"Napoléon" de Ridley Scott passé au crible
Fiction éloignée de la réalité, film à grand spectacle, analyse de spécialistes.......
« Napoléon » de Ridley Scott passé au crible
Moins de deux semaines après sa sortie dans les salles, le film de Ridley Scott consacré à l’Empereur, ne cesse d’alimenter les chroniques. Fiction éloignée de la réalité, film à grand spectacle, analyse de spécialistes…

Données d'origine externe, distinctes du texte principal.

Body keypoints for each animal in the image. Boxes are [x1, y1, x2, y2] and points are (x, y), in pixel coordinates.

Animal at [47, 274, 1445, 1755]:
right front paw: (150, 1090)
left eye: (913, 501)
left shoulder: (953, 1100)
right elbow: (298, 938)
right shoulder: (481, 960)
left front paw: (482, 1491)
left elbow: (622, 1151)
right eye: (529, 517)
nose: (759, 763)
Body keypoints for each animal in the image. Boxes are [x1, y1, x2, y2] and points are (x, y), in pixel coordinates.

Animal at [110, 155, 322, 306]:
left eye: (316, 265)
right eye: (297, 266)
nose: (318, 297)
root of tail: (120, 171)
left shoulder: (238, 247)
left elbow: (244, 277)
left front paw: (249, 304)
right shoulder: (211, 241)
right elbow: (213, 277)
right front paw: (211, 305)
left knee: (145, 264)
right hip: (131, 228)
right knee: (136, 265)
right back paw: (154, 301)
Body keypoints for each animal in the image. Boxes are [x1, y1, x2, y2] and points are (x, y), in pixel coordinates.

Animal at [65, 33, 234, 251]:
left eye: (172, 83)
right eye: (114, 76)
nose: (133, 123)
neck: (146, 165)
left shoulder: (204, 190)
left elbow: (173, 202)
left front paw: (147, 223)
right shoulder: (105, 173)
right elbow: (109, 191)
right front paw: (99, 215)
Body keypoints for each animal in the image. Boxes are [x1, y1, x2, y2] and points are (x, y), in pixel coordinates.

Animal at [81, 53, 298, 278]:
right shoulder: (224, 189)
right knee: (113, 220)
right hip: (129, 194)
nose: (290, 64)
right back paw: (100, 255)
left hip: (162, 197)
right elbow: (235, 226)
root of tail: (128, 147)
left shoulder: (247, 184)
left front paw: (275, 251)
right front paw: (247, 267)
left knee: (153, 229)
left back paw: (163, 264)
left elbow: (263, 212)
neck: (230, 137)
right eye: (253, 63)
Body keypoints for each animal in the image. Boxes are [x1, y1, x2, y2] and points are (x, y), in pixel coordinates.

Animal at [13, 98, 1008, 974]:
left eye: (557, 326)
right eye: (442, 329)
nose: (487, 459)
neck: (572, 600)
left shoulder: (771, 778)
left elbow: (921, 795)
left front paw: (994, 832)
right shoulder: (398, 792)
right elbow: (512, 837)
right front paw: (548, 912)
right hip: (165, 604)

Très attendu depuis son annonce et les BO qui se sont succédé, le « Napoléon » de Ridley Scott est sorti dans les salles le 22 novembre dernier. Depuis, il est au centre de toutes les conversations et plus particulièrement en Corse et à Ajaccio, terre natale de l’Empereur. De fait, le biopic consacré à Bonaparte, d’une durée, dans sa version courte, de deux heures quarante, relate un peu plus de vingt cinq ans de sa vie, marqué par ses temps forts , du siège de Toulon à l’exil à Saint-Hélène passant par le coup d’État du 18 brumaire, le Consulat, le sacre, les campagnes d’Egypte et de Russie, l’exil sur l’île d’Elbe et les batailles d’Austerlitz et de Waterloo. Avec, en guise de fil rouge, l’histoire d’amour qui lie Napoléon à Joséphine. Deux heures quarante pour évoquer les 27 ans qui ont jalonné l’ascension et le déclin de l’Empereur, un exercice bien difficile. D’autant que les scènes relatives à ces périodes se succèdent à la Vitesse grand V. Le réalisateur parvient tout de même, grâce notamment aux moments forts que constituent le siège de Toulon et les deux batailles d’Austerlitz et de Waterloo, à tenir le spectateur en haleine. Mais il se donne la liberté (trop?) de relater une fiction qui s’éloigne souvent de la réalité.
Un film à découvrir
« Ce film n’est pas le chef d’oeuvre attendu, commente Philippe Perfettini, animateur du patrimoine et directeur des collections napoléoniennes de la Ville d’Ajaccio, mais ça se regarde. Le parti pris de faire de Joséphine l’héroïne du film est osé. Ça me va ! Phoenix est trop vieux pour jouer un général de 26 ans mais il est au top pour tout ce qui concerne l’âge mûr de Napoléon ! On se perd beaucoup entre les réalités historiques et les interprétations symboliques. Je suis resté sur ma faim et le film est beaucoup trop court pour évoquer ces périodes. Ceci étant, c’est bien mieux que tout ce que j’ai vu jusqu’ici et je vais y retourner en attendant la version longue. »
Un sentiment partagé, dans son ensemble par Olivier Bianconi, ancien responsable du patrimoine au Pays de Balagna. «Un film n’est pas un documentaire, c’est une œuvre artistique qui, si elle s’inspire de l’histoire, s’autorise légitimement des romances et Scott a pris le parti de livrer un récit infidèle à la réalité pour en servir le narratif fantasmé. Mais le film est beaucoup trop court, malgré son rythme soutenu, pour dérouler un tel parcours. On survole les chapitres de la vie de Napoléon sans en pénétrer les intrigues ni en comprendre la véritable vision. Cela manque d’énergie, de charme, de doute, de fougue et de nuance.. je n’ai pas ressenti le souffle épique qui caractérise l’ascension du petit ajaccien. Il reste toutefois la grandeur de la réalisation à travers les décors, costumes et la photographie...Un film à découvrir avant de voir la version longue. »
« Dans une fiction, il n’est pas interdit de malmener l’histoire »
Pour Xavier Afre, enseignant et spécialiste en matière de septième art, « Napoléon » n’est ni un chef d’oeuvre, ni un grand film mais pas non plus un mauvais film.C’est une fiction et il n’est pas interdit de malmener l’histoire au cinéma. La mise en scène est réussie et si la première partie me semble trop heurtée, le reste est loin d’être inintéressant. Quant à l’aspect central, il est articulé autour de l’histoire entre Napoléon et Joséphine. Au final, il est légitime de se poser la question de la pertinence d’une nouvelle adaptation à l’écran de la vie de l’Empereur, mais j’ai pris du plaisir à voir ce film. Ce n’est certes pas un sommet mais cette œuvre possède sans doute suffisamment de qualités pour intriguer et divertir... »
On retiendra, en guise de lien avec la Corse, les somptueux chants interprétés par Marcel Peres, Laurent Barbolosi, Jérôme Casalonga, Claude Bellagamba et Jean-Etienne Lengiani, de l’ensemble Organum, dont un kyrie eleison issu d’un vieux manuscrit franciscain. Pour le reste, un film à voir afin de se faire sa propre opinion.